Le marché mondial des batteries installées dans les voitures électriques et hybrides a progressé de 20 % au premier semestre 2026, et CATL s'est emparé d'une part disproportionnée de cette croissance. Le fabricant chinois fournit désormais environ 40 % de toutes les batteries de véhicules électriques montées dans le monde, à partir d'une position déjà dominante il y a un an.
Ajoutez BYD, qui équipe ses propres voitures et, de plus en plus, celles des autres, et deux entreprises chinoises se partagent à elles seules plus de la moitié du marché mondial de la batterie pour véhicules électriques.
La concentration, en un tableau
| Fournisseur | Part mondiale approximative des batteries de véhicules électriques, S1 2026 |
|---|---|
| CATL | ~40% |
| BYD | ~14% |
| Tous les autres réunis | ~46% |
C'est la ligne « tous les autres » qui rend ce tableau inhabituel. Il ne s'agit pas d'un CATL en tête d'un peloton de concurrents proches : CATL pèse à lui seul environ trois fois le deuxième fournisseur, et la part restante se répartit entre LG Energy Solution, SK On, Samsung SDI, Panasonic et une longue liste de fabricants plus modestes.
La croissance n'est pas partout synonyme de reprise de la demande
Une progression de 20 % de la capacité de batteries installée est un chiffre sain, mais ses sources ne sont pas réparties uniformément. La demande intérieure chinoise et les exportations en constituent l'essentiel, aux côtés d'un marché européen bien orienté — la part des BEV en Europe a atteint 25,6 % en juin, avec plus de 1,6 million d'immatriculations au premier semestre.
La capacité installée pour répondre à cette demande européenne n'est, dans son immense majorité, pas européenne. Une analyse récente de Deloitte a établi que les fabricants asiatiques contrôlent 98 % de la capacité européenne de cellules de batterie — y compris les cellules produites en Europe, qui sortent pour l'essentiel d'usines détenues par des groupes asiatiques implantées sur le sol européen.
Pourquoi cela compte pour les acheteurs européens
Un marché aussi concentré emporte trois conséquences pratiques.
Le pouvoir de fixation des prix. Lorsqu'un fournisseur détient 40 % d'un marché, sa courbe de coûts fixe le plancher du prix des packs de batterie pour tout le monde. Les cellules LFP de CATL expliquent pourquoi les véhicules électriques d'entrée de gamme baissent en Europe plus vite que ne le prévoyait quiconque — et pourquoi cette tendance peut s'inverser si les marges de CATL se retrouvent sous pression.
L'orientation des chimies. C'est CATL qui décide quelles chimies passent à l'échelle. Ses feuilles de route sur le sodium-ion et sur le LFP à charge rapide deviennent de fait celles de toute l'industrie, parce qu'aucun autre fournisseur n'a le volume nécessaire pour rendre une alternative bon marché. Un constructeur européen qui choisit une autre chimie paie ce privilège au prix fort.

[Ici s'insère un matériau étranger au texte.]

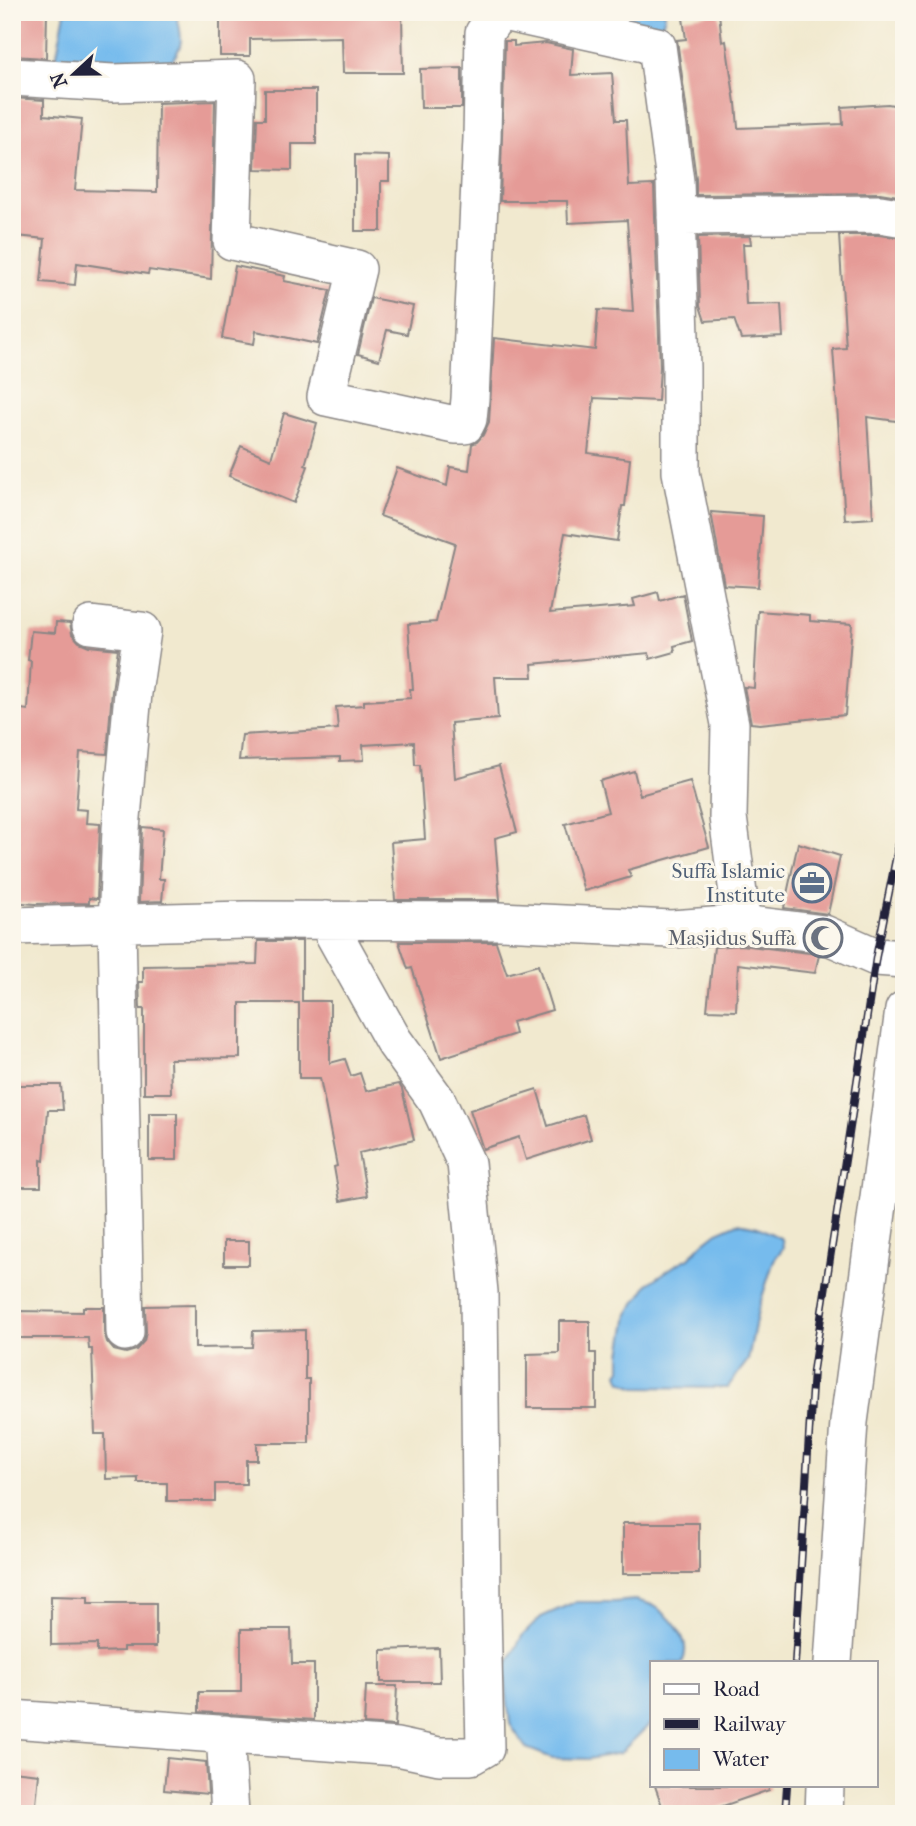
<svg xmlns="http://www.w3.org/2000/svg" width="916" height="1826" font-family="'IM FELL French Canon',serif">
  <rect width="100%" height="100%" fill="#fbf7ec"/>
  <filter id="ink" filterUnits="userSpaceOnUse"><feTurbulence type="fractalNoise" baseFrequency=".0143" numOctaves="2"/><feDisplacementMap in="SourceGraphic" scale="14" xChannelSelector="R" yChannelSelector="G"/><feConvolveMatrix kernelMatrix="1 2 1 2 8 2 1 2 1" color-interpolation-filters="sRGB"/></filter>
  <filter id="wash" filterUnits="userSpaceOnUse"><feTurbulence type="fractalNoise" baseFrequency=".00686" numOctaves="4" result="noise"/><feDisplacementMap in="SourceGraphic" scale="28" xChannelSelector="R" yChannelSelector="G"/><feGaussianBlur stdDeviation="1.57" result="paint"/><feColorMatrix in="noise" values="0 0 0 0 0 0 0 0 0 0 0 0 0 0 0 0 0 1.4 0 .05"/><feComposite in="paint" operator="in"/></filter>
  <g filter="url(#wash)">
    <rect width="100%" height="100%" fill="#f1e9cf"/>
    <path fill="#76bbed" stroke="#4c6e94" stroke-width="2" d="M65 12H176C182 35 186 48 167 65L58 66 56 59Z
      M543 12H665V16L660 29 642 27 596 13 576 15Z
      M738 1223 758 1227 782 1239 783 1248 774 1260 758 1310 748 1360 727 1388 636 1387 621 1381 618 1373 621 1369V1354L628 1314 648 1284 677 1264 689 1258 703 1243 717 1232Z
      M635 1600C642 1602 650 1603 656 1607 673 1619 693 1642 682 1663H652V1720L649 1725 620 1753 588 1759 552 1758 526 1748 510 1724 504 1670 522 1636 541 1617 575 1602H615Z"/>
    <g id="blocks">
      <path fill="#e59b97" d="M13 12H47L46 58 12 56Z
        M220 12H402L403 73H343L342 37 250 39V56H220Z
        M719 13 722 42 726 41 735 103H736L738 128 843 124 842 107 888 104 904 107V197L880 193 696 195V178L677 40 686 39 683 18Z
        M505 41H514V46L546 43 573 49 571 75 612 73 616 120H626L629 186 654 185 660 367 658 401 594 398 588 453 630 459 625 506H622L617 541 565 533 550 613 635 606 633 599 658 592 660 601 683 594 692 641 674 646 675 652 650 659 649 653 532 664 533 677H495L498 719 451 723 455 778 499 766 517 832 495 838 500 900H395L391 842 425 839 420 765H415L414 742 363 745 364 760 340 761V757L239 760 242 735 338 729 336 707 364 705V701L411 698 410 689H413L408 624 436 622 455 543 380 516 397 468 447 486 450 467 469 470 472 444 477 442 483 435 489 422 494 338 595 350 598 310 633 312 627 220 568 223 567 201H500Z
        M462 68V108H421L420 69Z
        M265 90H316V144H292V170L255 169 257 119H265Z
        M12 98 44 100V115L82 119 75 190 157 192 158 103 215 101 211 279 149 270 148 274 77 263 75 285 41 282 45 239 17 236 19 203H12Z
        M355 155 389 156V181H381V231H355Z
        M839 235H878L904 238V422L867 417 873 518 845 520 833 349 846 348Z
        M750 236 751 244H743L746 305 781 304 783 337 741 339 734 319 705 321 700 306 698 237Z
        M235 266 285 276 284 281 330 290 317 344 256 331 254 344 222 338Z
        M371 298 413 306 407 334 387 330 379 360 358 354Z
        M284 413 317 423 305 465 308 466 294 503 229 476 241 446 271 459Z
        M711 512 763 516 758 587 724 585Z
        M758 611 810 615V621L852 624 845 715 760 724 751 723 744 687 754 688Z
        M56 622 70 623 72 634 79 642 89 646 118 649 112 691 107 754 80 752 76 809 87 810 86 823 100 824 97 899 89 898V903L35 904 12 902V708L28 710 31 661 28 660 31 631 55 633Z
        M634 771 640 795 690 781 709 847 628 870 631 877 584 891 565 824 608 812 600 781Z
        M142 827 163 829 159 879H164L162 901 139 902Z
        M798 843 840 856 828 914 784 908Z
        M258 941H302V1001H330V1063L345 1059 351 1076 360 1073 366 1091 399 1084 402 1089 414 1140 359 1153 367 1196 340 1201 334 1167 337 1166 320 1078H299V1003H240V1058L170 1059 171 1093H144V1009H140L139 982H143V966L257 964Z
        M399 942H496L507 974 538 965 552 1010 512 1022 515 1034 441 1058 412 968 408 969Z
        M741 945 818 954 819 955 815 973 738 964 736 1011 707 1010 714 947Z
        M12 1085H61L63 1110H48L44 1161 41 1160V1187H12Z
        M537 1089 548 1126 584 1115 591 1139 526 1160 519 1137 483 1149 470 1110Z
        M149 1113H177V1160H149Z
        M224 1241H249V1265H224Z
        M195 1305V1348L252 1347 253 1331 305 1330V1379H309V1443H257V1460H246V1484H215V1501H167V1483H138V1478L106 1479 105 1434H95L92 1349H89L88 1338H17V1311L83 1312V1307H104V1332L107 1342 114 1350 126 1353 136 1350 144 1341 146 1332 145 1306Z
        M559 1321H590V1353H596V1408H527V1354L559 1353Z
        M623 1523H699V1574H623Z
        M51 1596 88 1597V1603H156V1647H123V1651L97 1652V1644L51 1645Z
        M241 1629H291L292 1664H314V1720L199 1712V1692H241Z
        M439 1648 440 1682H381V1650Z
        M366 1686H397L395 1726 364 1724Z
        M167 1758 206 1762 208 1794 164 1790Z
        M12 1771 39 1774 35 1814H12Z
        M655 1786H769V1790L700 1814H665Z"/>
    </g>
  </g>
  <g filter="url(#ink)">
    <use href="#blocks" fill-opacity="0" stroke="#8a8685" stroke-width="2"/>
    <g fill="none" stroke-linecap="round" stroke-linejoin="round">
      <defs>
        <path id="street" d="M503 12 657 46 675 181 681 368V472L730 724 728 817 742 924
          M12 77 113 83 237 79 232 241 357 269 326 397 455 425H465L468 419 470 399 482 138 484 33 499 12
          M676 217 684 216 880 214 904 218
          M91 625 142 631 133 693 121 829 117 924 125 1332
          M12 926 245 920 500 921 671 929 742 924 824 934 876 957 904 959
          M833 1663 849 1422 904 1010
          M12 1719 397 1747 439 1756H471L485 1748 482 1609 479 1292 466 1163 437 1101 393 1040 326 920
          M225 1734 230 1814
          M824 1814 825 1786"/>
      </defs>
      <use href="#street" stroke="#8a8685" stroke-width="40"/>
      <use href="#street" stroke="#fff" stroke-width="37"/>
      <defs>
        <path id="rail" d="M795 1663 813 1370 876 957 904 818
          M785 1814 787 1786"/>
      </defs>
      <use href="#rail" stroke="#22223b" stroke-width="8"/>
      <use href="#rail" stroke="#fbf7ec" stroke-width="5" stroke-dasharray="16" stroke-linecap="butt"/>
    </g>
  </g>
  <defs>
    <symbol id="office-ring" viewBox="-11 -11 22 22"><circle r="9.5" fill="#fbf7ec" stroke="#5c6f8a" stroke-width="1.5"/><path d="M-6-3h4V-5.5h4V-3h4V5H-6ZM-1-4.5V-3h2v-1.5ZM-6 0V1H6V0Z" fill="#5c6f8a"/></symbol>
    <symbol id="mosque-ring" viewBox="-11 -11 22 22"><circle r="9.5" fill="#fbf7ec" stroke="#6b7280" stroke-width="1.5"/><path d="M3.5-4.9A6 6 0 1 0 3.5 4.9A5 5 0 1 1 3.5-4.9Z" fill="#6b7280"/></symbol>
  </defs>
  <g fill-rule="evenodd">
    <use href="#office-ring" x="790" y="861" width="44" height="44"/>
    <use href="#mosque-ring" x="801" y="916" width="44" height="44"/>
  </g>
  <g text-anchor="middle" stroke-width="6" stroke-linejoin="round" paint-order="stroke">
    <g font-size="21" fill="#4e5e75" stroke="#fbf7ec" text-anchor="end">
      <text x="785" y="878">Suffa Islamic<tspan x="785" dy="24">Institute</tspan></text>
    </g>
    <g font-size="21" fill="#5b616d" stroke="#fbf7ec" text-anchor="end">
      <text x="796" y="945">Masjidus Suffa</text>
    </g>
  </g>
  <rect width="916" height="1826" fill="none" stroke="#fbf7ec" stroke-width="42"/>
  <rect x="650" y="1661" width="228" height="126" fill="#fbf7ec" stroke="#a4a2a5" stroke-width="2"/>
  <rect x="664" y="1684" width="35" height="10" fill="#ffffff" stroke="#a4a2a5" stroke-width="2"/>
  <text x="713" y="1696" font-size="21" fill="#22223b">Road</text>
  <rect x="664" y="1719" width="35" height="10" fill="#22223b" stroke="#a4a2a5" stroke-width="2"/>
  <text x="713" y="1731" font-size="21" fill="#22223b">Railway</text>
  <rect x="664" y="1749" width="35" height="21" fill="#76bbed" stroke="#a4a2a5" stroke-width="2"/>
  <text x="713" y="1766" font-size="21" fill="#22223b">Water</text>
  <g transform="translate(74 74) rotate(248)" stroke="#fbf7ec" stroke-width="5" paint-order="stroke">
  <path d="M0-5L12 26L0 18L-12 26Z" fill="#22223b"/>
  <text y="-10" font-size="19" font-weight="bold" text-anchor="middle" fill="#22223b">N</text>
  </g>
</svg>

L'exposition au risque. Toute perturbation chez CATL — réglementaire, géopolitique ou industrielle — se répercute directement sur la production automobile européenne. C'est la crainte qui sous-tend le programme Battery Booster de 1,5 milliard d'euros de l'UE et la récente décision chinoise d'imposer une norme nationale de publication de l'état de santé des batteries, qui deviendra de fait la référence mondiale avant l'arrivée du texte européen en 2027.
La tendance de fond
Les plans européens d'indépendance en matière de batteries sont réels et financés, mais ils se déploient à une échelle de temps qui se mesure en construction d'usines, pas en trimestres. Au vu des chiffres du premier semestre 2026, l'écart entre le niveau réel de la capacité européenne de cellules et celui que vise la politique publique s'est plutôt creusé que réduit.
Pour un acheteur qui choisit une voiture cette année, rien de tout cela ne se voit depuis le siège conducteur. La cellule d'un véhicule électrique assemblé en Europe est très probablement chinoise d'origine ou chinoise de conception, elle est sans doute bonne, et elle coûte moins cher qu'un équivalent européen. C'est le marché qui a été conclu.